Work instructions => Below are records to repeat exactly; do not include any pictures.

Pictures paired with source code
———
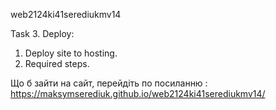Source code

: web2124ki41serediukmv14

Task 3. Deploy:
1. Deploy site to hosting.
2. Required steps.

Що б зайти на сайт, перейдіть по посиланню : https://maksymserediuk.github.io/web2124ki41serediukmv14/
———
Result of the task =>
Source code

: web2124ki41serediukmv14

Task 3. Deploy:
1. Deploy site to hosting.
2. Required steps.

Що б зайти на сайт, перейдіть по посиланню : https://maksymserediuk.github.io/web2124ki41serediukmv14/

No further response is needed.